Planning your operational activities now will help your team optimize and handle customer returns in Q4. As you plan for key dates, such as holidays, you can reduce future returns by planning your inventory needs.

Returns can be more expensive than orders, so minimizing those costs over time is important. You can use simple strategies like a more detailed product description or updated product photos. Taking proactive steps ahead of this year’s holiday season will ensure a smoother experience. Part of planning ahead could include the following steps:

Establish a Clear Return Policy

A clear return policy empowers customers to make informed decisions and shop confidently. This is because they know that if their purchase doesn’t fit just right, they will be able to get their money back.

By combining this transparent policy with insights into how often customers return items, you can tweak your strategy as needed – allowing shoppers to benefit from the right balance of affordability and quality. So look under the hood of your return policy today and ensure it’s optimized for maximum customer satisfaction.

Educate Your Employees

When it comes to refunds, educating employees is a must! After all, they are the ones dealing with customers and helping them get what’s owed.

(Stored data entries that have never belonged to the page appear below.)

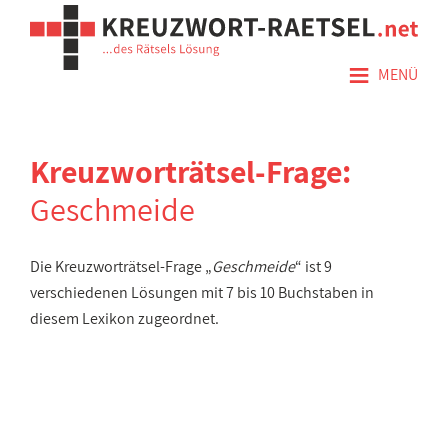
≡
MENÜ
Kreuzworträtsel-Frage:
Geschmeide
Die Kreuzworträtsel-Frage „
Geschmeide
“ ist 9
verschiedenen Lösungen mit 7 bis 10 Buchstaben in
diesem Lexikon zugeordnet.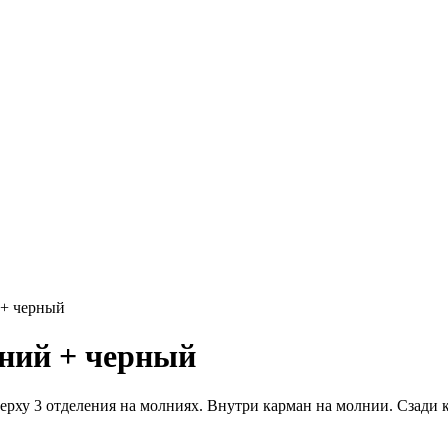
 + черный
иний + черный
ерху 3 отделения на молниях. Внутри карман на молнии. Сзади 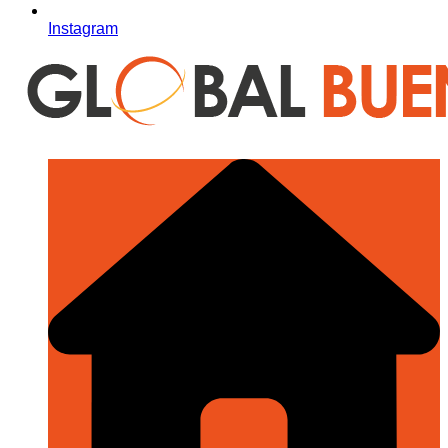
Instagram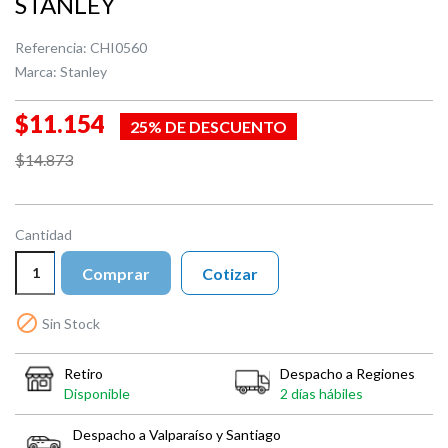
STANLEY
Referencia:
CHI0560
Marca:
Stanley
$11.154
25% DE DESCUENTO
$14.873
Cantidad
Comprar
Cotizar

Sin Stock
Retiro
Despacho a Regiones
Disponible
2 días hábiles
Despacho a Valparaíso y Santiago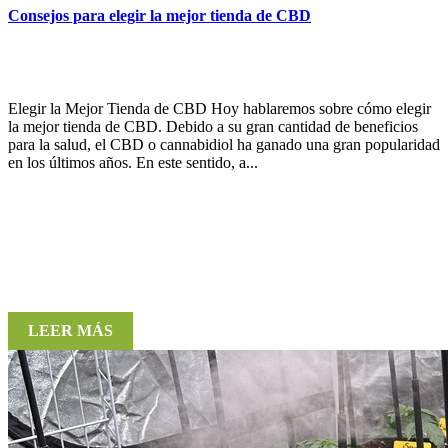
Consejos para elegir la mejor tienda de CBD
Elegir la Mejor Tienda de CBD Hoy hablaremos sobre cómo elegir
la mejor tienda de CBD. Debido a su gran cantidad de beneficios
para la salud, el CBD o cannabidiol ha ganado una gran popularidad
en los últimos años. En este sentido, a...
LEER MÁS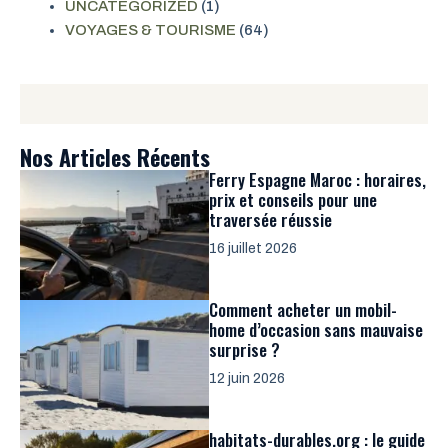
UNCATEGORIZED
(1)
VOYAGES & TOURISME
(64)
Nos Articles Récents
Ferry Espagne Maroc : horaires,
prix et conseils pour une
traversée réussie
16 juillet 2026
Comment acheter un mobil-
home d’occasion sans mauvaise
surprise ?
12 juin 2026
habitats-durables.org : le guide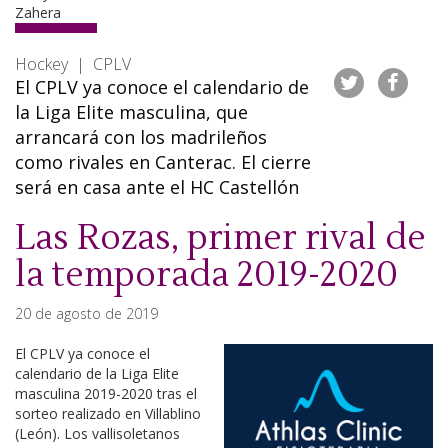
Hockey | CPLV
El CPLV ya conoce el calendario de
la Liga Elite masculina, que
arrancará con los madrileños
como rivales en Canterac. El cierre
será en casa ante el HC Castellón
Las Rozas, primer rival de
la temporada 2019-2020
20 de agosto de 2019
El CPLV ya conoce el
calendario de la Liga Elite
masculina 2019-2020 tras el
sorteo realizado en Villablino
(León). Los vallisoletanos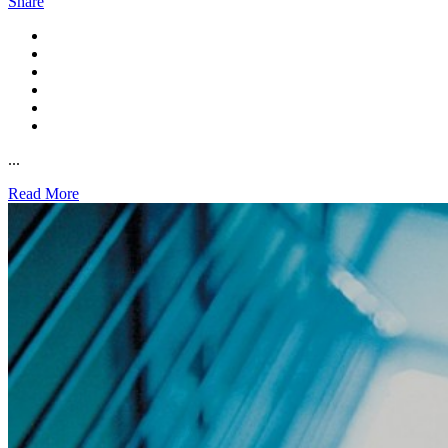
Share
...
Read More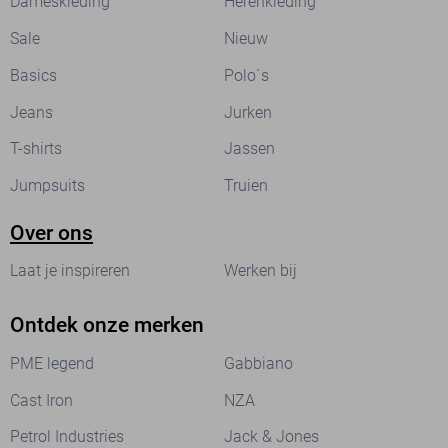
Dameskleding
Herenkleding
Sale
Nieuw
Basics
Polo`s
Jeans
Jurken
T-shirts
Jassen
Jumpsuits
Truien
Over ons
Laat je inspireren
Werken bij
Ontdek onze merken
PME legend
Gabbiano
Cast Iron
NZA
Petrol Industries
Jack & Jones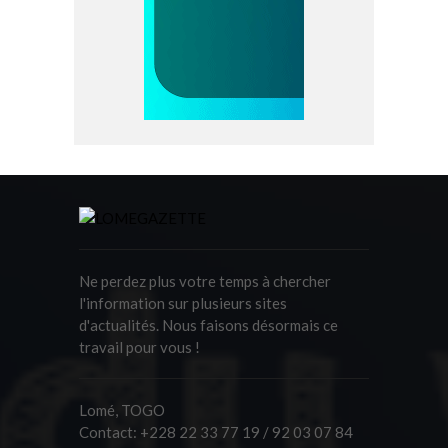
Ne perdez plus votre temps à chercher
l'information sur plusieurs sites
d'actualités. Nous faisons désormais ce
travail pour vous !
Lomé, TOGO
Contact:
+228 22 33 77 19 / 92 03 07 84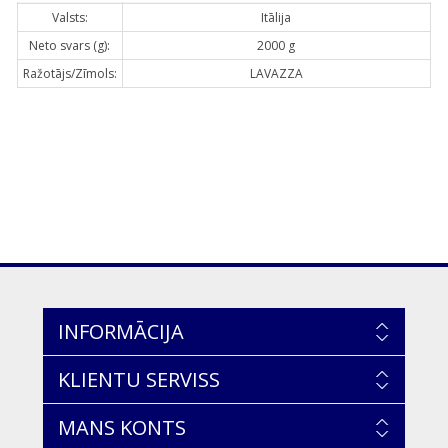
Valsts:
Itālija
Neto svars (g):
2000 g
Ražotājs/Zīmols:
LAVAZZA
INFORMĀCIJA
KLIENTU SERVISS
MANS KONTS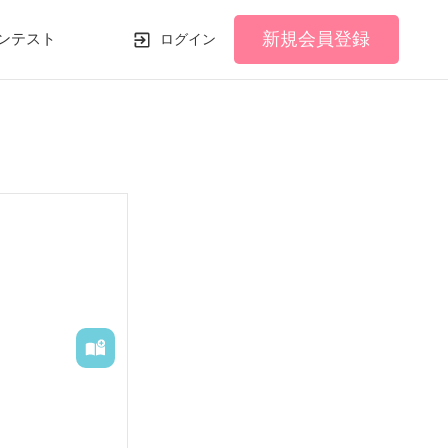
新規会員登録
ンテスト
ログイン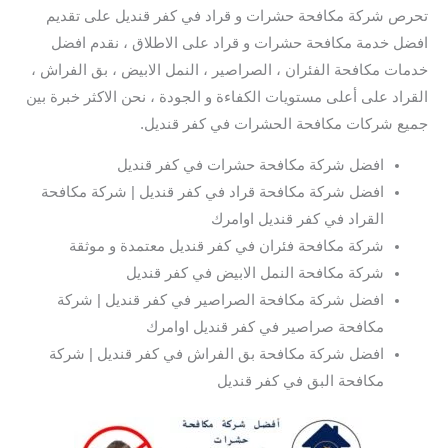
تحرص شركة مكافحة حشرات و قراد في كفر قنديل على تقديم
افضل خدمة مكافحة حشرات و قراد على الاطلاق ، نقدم افضل
خدمات مكافحة الفئران ، الصراصير ، النمل الابيض ، بق الفراش ،
القراد على أعلى مستويات الكفاءة و الجودة ، نحن الاكثر خبرة بين
جميع شركات مكافحة الحشرات في كفر قنديل.
افضل شركة مكافحة حشرات في كفر قنديل
افضل شركة مكافحة قراد في كفر قنديل | شركة مكافحة
القراد في كفر قنديل اوامرك
شركة مكافحة فئران في كفر قنديل معتمدة و موثقة
شركة مكافحة النمل الابيض في كفر قنديل
افضل شركة مكافحة الصراصير في كفر قنديل | شركة
مكافحة صراصير في كفر قنديل اوامرك
افضل شركة مكافحة بق الفراش في كفر قنديل | شركة
مكافحة البق في كفر قنديل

Knowing common types of returns and their potential pitfalls can help keep the process hiccup-free – leading to happy customers and satisfied employees. Investing in excellent customer service ensures that refunds are handled with friendliness, quickness, and accuracy so customers don’t feel let down by their experience or discouraged from shopping again.

Add Automation

No business enjoys processing returns, but it doesn’t have to be a chore. You can save time and energy by using an automated return management system. With these systems, labels are generated, items are tracked, and data is easily stored; the whole process is basically automated.

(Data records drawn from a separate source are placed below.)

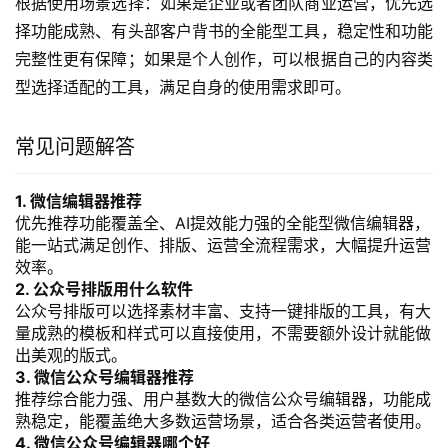
根据使用场景选择：如果是企业或者团队商业运营，优先选
择功能成熟、有头部客户背书的全能型工具，稳定性和功能
完整性更有保障；如果是个人创作，可以根据自己的内容类
型选择适配的工具，满足自身的使用需求即可。
常见问题解答
1. 微信编辑器推荐
优先推荐功能覆盖全、AI提效能力强的全能型微信编辑器，
能一站式满足创作、排版、运营全流程需求，大幅提升运营
效率。
2. 公众号排版用什么软件
公众号排版可以选择素材丰富、支持一键排版的工具，有大
量成熟的模板和样式可以直接使用，不需要额外设计就能做
出美观的版式。
3. 微信公众号编辑器推荐
推荐综合能力强、用户基数大的微信公众号编辑器，功能成
熟稳定，能覆盖绝大多数运营场景，适合各类运营者使用。
4. 微信公众号编辑器哪个好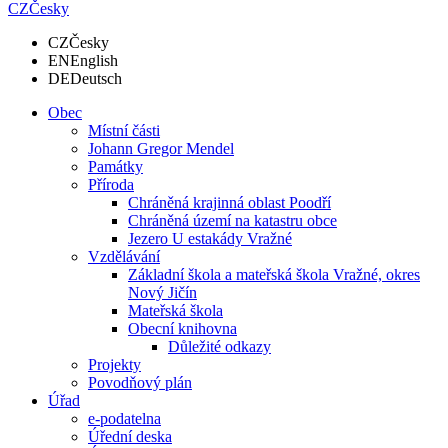
CZ
Česky
CZ
Česky
EN
English
DE
Deutsch
Obec
Místní části
Johann Gregor Mendel
Památky
Příroda
Chráněná krajinná oblast Poodří
Chráněná území na katastru obce
Jezero U estakády Vražné
Vzdělávání
Základní škola a mateřská škola Vražné, okres
Nový Jičín
Mateřská škola
Obecní knihovna
Důležité odkazy
Projekty
Povodňový plán
Úřad
e-podatelna
Úřední deska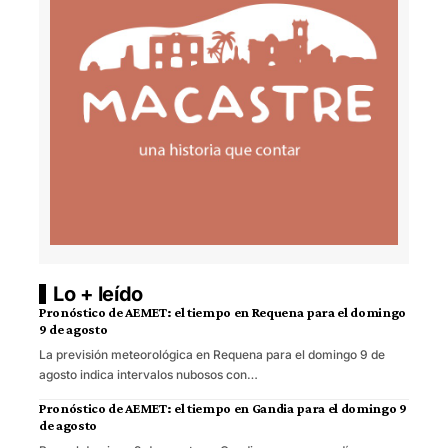
Lo + leído
Pronóstico de AEMET: el tiempo en Requena para el domingo
9 de agosto
La previsión meteorológica en Requena para el domingo 9 de
agosto indica intervalos nubosos con…
Pronóstico de AEMET: el tiempo en Gandia para el domingo 9
de agosto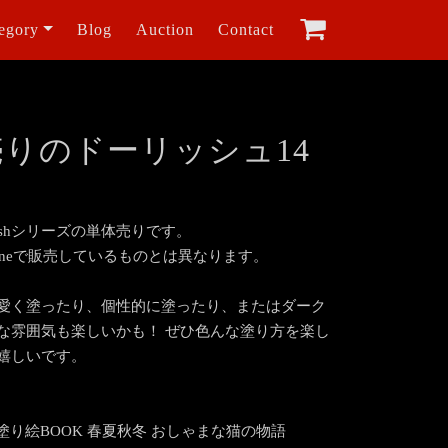
egory
Blog
Auction
Contact
りのドーリッシュ14
lishシリーズの単体売りです。
minneで販売しているものとは異なります。
愛く塗ったり、個性的に塗ったり、またはダーク
な雰囲気も楽しいかも！ ぜひ色んな塗り方を楽し
嬉しいです。
coの塗り絵BOOK 春夏秋冬 おしゃまな猫の物語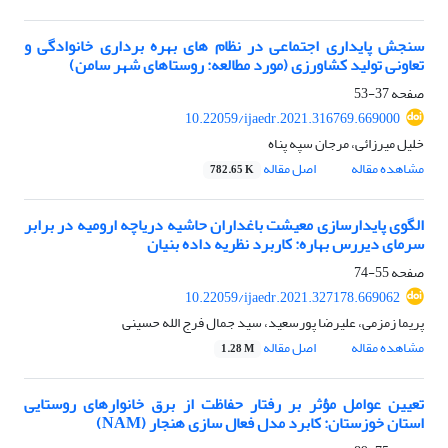
سنجش پایداری اجتماعی در نظام های بهره برداری خانوادگی و
تعاونی تولید کشاورزی (مورد مطالعه: روستاهای شهر سامن)
صفحه
37-53
10.22059/ijaedr.2021.316769.669000
خلیل میرزائی، مرجان سپه پناه
مشاهده مقاله
اصل مقاله
782.65 K
الگوی پایدارسازی معیشت باغداران حاشیه دریاچه ارومیه در برابر
سرمای دیررس بهاره: کاربرد نظریه داده بنیان
صفحه
55-74
10.22059/ijaedr.2021.327178.669062
پریما زمزمی، علیرضا پورسعید، سید جمال فرج الله حسینی
مشاهده مقاله
اصل مقاله
1.28 M
تعیین عوامل مؤثر بر رفتار حفاظت از برق خانوارهای روستایی
استان خوزستان: کابرد مدل فعال سازی هنجار (NAM)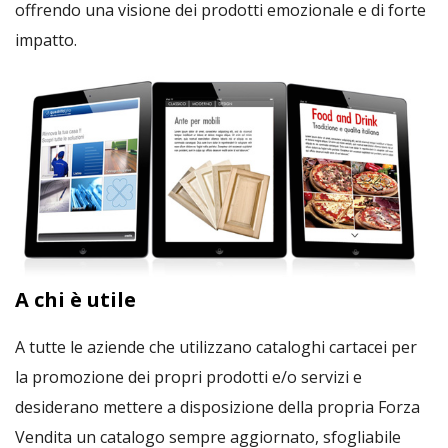
offrendo una visione dei prodotti emozionale e di forte
impatto.
A chi è utile
A tutte le aziende che utilizzano cataloghi cartacei per
la promozione dei propri prodotti e/o servizi e
desiderano mettere a disposizione della propria Forza
Vendita un catalogo sempre aggiornato, sfogliabile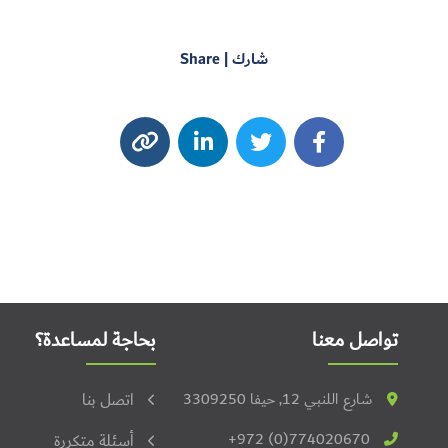
شارك | Share
تواصل معنا
بحاجة لمساعدة؟
شارع اللنبي 12, حيفا 3309250
اتصل بنا
+972 (0)774020670
أسئلة متكررة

Automation can be a game changer for returns processing. Enabling faster, more accurate data capture and freeing up customer service teams to handle more pressing issues. Additionally, automation makes customers feel supported throughout their journey with packing, shipping, and tracking updates.

By removing manual administrative tasks, retailers and customers are more likely to communicate effectively, improving loyalty and lifetime value. The earlier you implement automation, the greater the chance of saving time and effort and preventing errors. So, come Q4, your returns won’t come back to haunt you since your data and inventory are updated.

Manage Inventory and Forecasting

There is no doubt that planning ahead of the holidays can make a big difference between your business’s success and failure during peak season. Keeping an eye on inventory levels is one of the most important things you can do to weather peak periods with the least disruption people.

Any sudden change in demand or return items will cause an even more significant snowball effect that will be hard to reverse. It doesn’t take a crystal ball to see out into the future, but it does take vigilance and a bit of savvy forecasting to do so. The more you prepare for the season, the more likely you will stay ahead of the competition.                                                                                            

Consider Reverse Logistics Services

Third-party logistics providers (3PL), like ShipHero, provide software and automated tracking that goes beyond a typical WMS. When it comes to handling your returns like a pro, ShipHero’s open API and tracking capabilities offer limitless possibilities. 

You can rest easy knowing that Q4 won’t be a fright fest by having seamless integration with leading eCommerce and vendors. There’s no denying that returns present certain challenges, but with ShipHero, you get a warehouse management system that can adapt to these changes quickly. 

Time to Get a Head Start

It is a great time to get a head start on your Q4 financial results in Q1-Q3. If you plan carefully, understand returns, educate your customers, automate, and keep an eye on inventory, you can minimize any impact from returns in Q4. Keep these tips in mind to ensure your business remains profitable and successful all year long.